I had an hour-long meeting with Jeremy Walker from OFA/DNC this morning at 11 to discuss the upcoming meeting on Tuesday with the OFA volunteers I've been calling. It's coming together quite nicely. I'm looking forward to it.
After that I drove about five miles to have lunch with Mary Jane Cooper. She was up in arms about the oil spill and the oil companies who assure everybody that everything is just fine and that they can contain an oil spill and then... KAPOW... the Gulf Coast becomes uninhabitable by land and sea. She said, "We deserve what happened because no one is paying any attention to the risks; most Ameicans believe the hype about how unlikely it is that oil companies' fail safe systems will fail... and then they do."

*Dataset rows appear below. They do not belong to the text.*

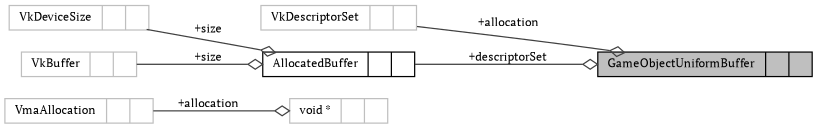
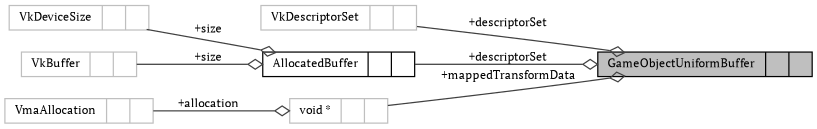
  digraph {
    fontname="PT Serif"
    rankdir=LR
    node [color=grey75 fillcolor=white fontname="PT Serif" fontsize=10 shape=record style=filled]
    edge [arrowhead=odiamond color=grey25 fontname="PT Serif" fontsize=10 labelfontname=Helvetica labelfontsize=10 style=solid]
    n1 [color=black fillcolor=grey75 fontcolor=black height=0.2 label="{GameObjectUniformBuffer\n||}" width=0.4]
    n2 [height=0.2 label="{VkDescriptorSet\n||}" width=0.4]
    n3 [color=black height=0.2 label="{AllocatedBuffer\n||}" width=0.4]
    n4 [height=0.2 label="{VmaAllocation\n||}" width=0.4]
    n5 [height=0.2 label="{void *\n||}" width=0.4]
    n6 [height=0.2 label="{VkDeviceSize\n||}" width=0.4]
    n7 [height=0.2 label="{VkBuffer\n||}" width=0.4]
-   n2 -> n1 [label=" +allocation"]
+   n2 -> n1 [label=" +descriptorSet"]
    n3 -> n1 [label=" +descriptorSet"]
    n4 -> n5 [label=" +allocation"]
+   n5 -> n1 [label=" +mappedTransformData"]
    n6 -> n3 [label=" +size"]
    n7 -> n3 [label=" +size"]
  }
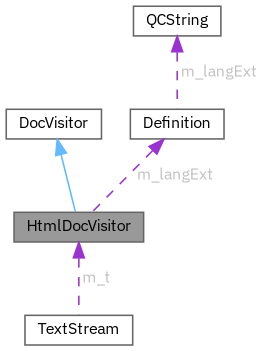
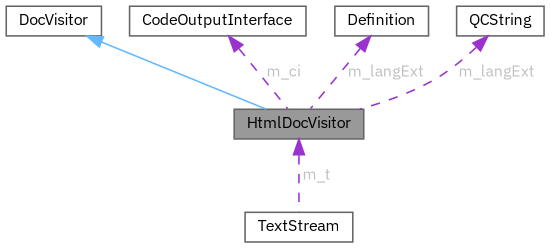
  digraph {
    fontname="IBM Plex Sans"
    node [color=gray40 fillcolor=white fontname="IBM Plex Sans" fontsize=10 shape=box style=filled]
    edge [color=darkorchid3 dir=back fontcolor=grey fontname="IBM Plex Sans" fontsize=10 labelfontname=Helvetica labelfontsize=10 style=dashed]
    n1 [fillcolor=grey60 fontcolor=black height=0.2 label=HtmlDocVisitor width=0.4]
    n2 [height=0.2 label=TextStream width=0.4]
    n3 [height=0.2 label=DocVisitor width=0.4]
+   n4 [height=0.2 label=CodeOutputInterface width=0.4]
    n5 [height=0.2 label=Definition width=0.4]
    n6 [height=0.2 label=QCString width=0.4]
    n1 -> n2 [label=" m_t"]
    n3 -> n1 [color=steelblue1 style=solid fontcolor=""]
+   n4 -> n1 [label=" m_ci"]
    n5 -> n1 [label=" m_langExt"]
-   n6 -> n5 [label=" m_langExt"]
+   n6 -> n1 [label=" m_langExt"]
  }
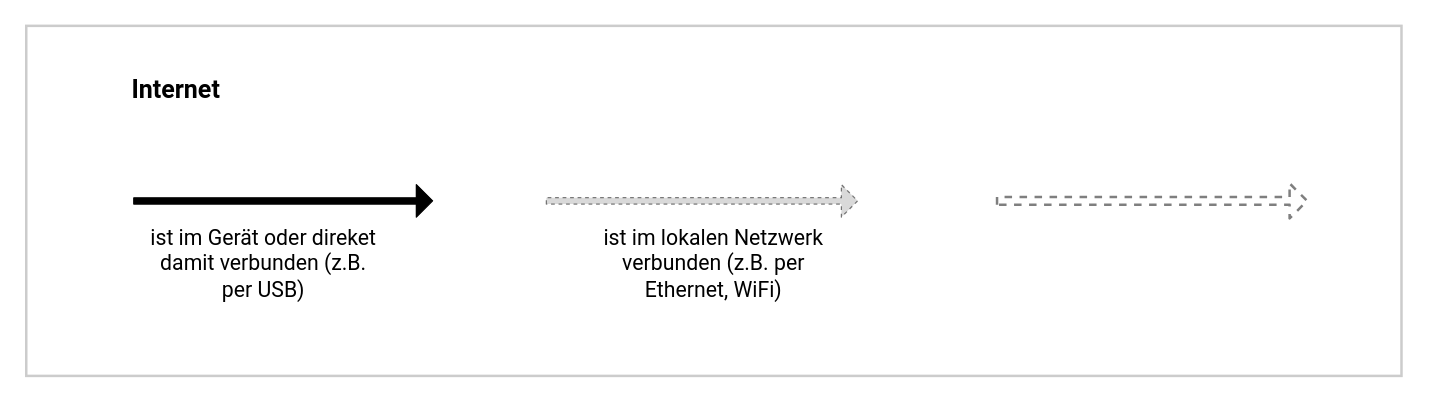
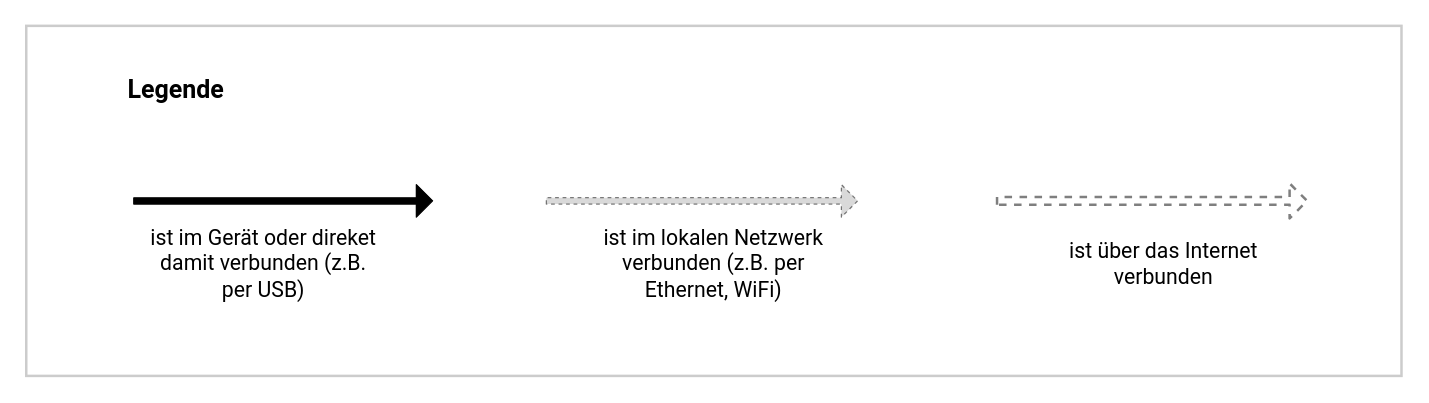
  <mxCell id="0" />
  <mxCell id="1" parent="0" />
  <mxCell id="2" value="" style="rounded=0;whiteSpace=wrap;html=1;fillColor=none;strokeWidth=2;strokeColor=#CCCCCC;" parent="1" vertex="1"><mxGeometry x="20.5" y="20" width="1100" height="280" as="geometry" /></mxCell>
  <mxCell id="3" value="&lt;font face=&quot;Roboto&quot;&gt;&lt;span style=&quot;font-size: 17px&quot;&gt;ist im Gerät oder direket damit verbunden (z.B. per USB)&lt;br&gt;&lt;/span&gt;&lt;/font&gt;" style="text;html=1;strokeColor=none;fillColor=none;align=center;verticalAlign=middle;whiteSpace=wrap;rounded=0;glass=0;fontSize=15;" parent="1" vertex="1"><mxGeometry x="116" y="200" width="189" height="20" as="geometry" /></mxCell>
  <mxCell id="4" value="" style="shape=flexArrow;endArrow=classic;html=1;width=5;opacity=50;endSize=4;startSize=6;targetPerimeterSpacing=0;dashed=1;strokeWidth=1;fillColor=#B3B3B3;" parent="1" edge="1"><mxGeometry x="-990" y="-1238.75" width="50" height="50" as="geometry"><mxPoint x="436" y="160" as="sourcePoint" /><mxPoint x="686" y="160" as="targetPoint" /></mxGeometry></mxCell>
  <mxCell id="5" value="" style="shape=flexArrow;endArrow=classic;html=1;width=5;endSize=4;startSize=6;targetPerimeterSpacing=0;fillColor=#000000;entryX=0;entryY=0.5;entryDx=0;entryDy=0;exitX=0.735;exitY=0.697;exitDx=0;exitDy=0;exitPerimeter=0;" parent="1" edge="1"><mxGeometry x="-1240.98" y="-405.75" width="50" height="50" as="geometry"><mxPoint x="106" y="160.041" as="sourcePoint" /><mxPoint x="346.02" y="160" as="targetPoint" /></mxGeometry></mxCell>
- <mxCell id="6" value="&lt;font face=&quot;Roboto&quot; size=&quot;1&quot;&gt;&lt;b style=&quot;font-size: 20px&quot;&gt;Internet&lt;/b&gt;&lt;/font&gt;" style="text;html=1;strokeColor=none;fillColor=none;align=center;verticalAlign=middle;whiteSpace=wrap;rounded=0;glass=0;fontSize=15;" parent="1" vertex="1"><mxGeometry x="46" y="60" width="189" height="20" as="geometry" /></mxCell>
+ <mxCell id="6" value="&lt;font face=&quot;Roboto&quot; size=&quot;1&quot;&gt;&lt;b style=&quot;font-size: 20px&quot;&gt;Legende&lt;/b&gt;&lt;/font&gt;" style="text;html=1;strokeColor=none;fillColor=none;align=center;verticalAlign=middle;whiteSpace=wrap;rounded=0;glass=0;fontSize=15;" parent="1" vertex="1"><mxGeometry x="46" y="60" width="189" height="20" as="geometry" /></mxCell>
  <mxCell id="7" value="&lt;font face=&quot;Roboto&quot;&gt;&lt;span style=&quot;font-size: 17px&quot;&gt;ist im lokalen Netzwerk verbunden (z.B. per Ethernet, WiFi)&lt;br&gt;&lt;/span&gt;&lt;/font&gt;" style="text;html=1;strokeColor=none;fillColor=none;align=center;verticalAlign=middle;whiteSpace=wrap;rounded=0;glass=0;fontSize=15;" parent="1" vertex="1"><mxGeometry x="476" y="200" width="189" height="20" as="geometry" /></mxCell>
  <mxCell id="8" value="" style="shape=flexArrow;endArrow=classic;html=1;width=5;opacity=50;endSize=4;startSize=6;targetPerimeterSpacing=0;dashed=1;strokeWidth=2;" parent="1" edge="1"><mxGeometry x="-630" y="-1238.75" width="50" height="50" as="geometry"><mxPoint x="796" y="160" as="sourcePoint" /><mxPoint x="1046" y="160" as="targetPoint" /></mxGeometry></mxCell>
+ <mxCell id="9" value="&lt;font face=&quot;Roboto&quot;&gt;&lt;span style=&quot;font-size: 17px&quot;&gt;ist über das Internet verbunden&lt;br&gt;&lt;/span&gt;&lt;/font&gt;" style="text;html=1;strokeColor=none;fillColor=none;align=center;verticalAlign=middle;whiteSpace=wrap;rounded=0;glass=0;fontSize=15;" parent="1" vertex="1"><mxGeometry x="836" y="200" width="189" height="20" as="geometry" /></mxCell>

As a birder, she's got her finger on the pulse of the wild world and is just livid at what has happened there and what is happening everywhere. I concur. That's why I don't think we can just blindly trust any company that tells us, "Don't worry... if there's a problem, we can handle it." That's why nuclear power scares me, why offshore drilling scares me, why coal mining scares me (and miners, for good cause)... We need to get going on alternative sources of energy that don't pollute the seas and skies. NOW. With all deliberate speed. Because what we're doing right now to the globe and to each other in our quest for oil is insane.
I think I'll be busy all weekend with Elance projects, thank God! Last month was really slow, but things are looking up again now. I've still had plenty of time to make OFA calls, though. At least I'm staying busy when I'm not writing or bidding on work.
Yesterday I rewrote the website of an insurance agent who got taken royally by a foreign copywriter whose knowledge of English was so slight that he should have been sued for malpractice. It was painful to read. I felt so sorry for the agent!
Buyer beware! You may think you can get a real deal by going offshore to get a writer, but in so many instances, the copy just has to be rewritten by an American to redeem it (and your company's reputation), so you may as well pay decent wages up front and save some money. It's heartbreaking to see what is being foisted off as copywriting. It's copy mangling, is what it is: sentences that amble off in clunky, ungrammatical ways, sentences that a good copywriter can't even make sense of in order to rewrite it at times!
Look at the copywriter's portfolio before you make your choice. It just takes a few minutes to separate the wheat from the chaff. A little research goes a long, long way.
1 comment:
amen Kris both on the oil fiasco and on the copywriting!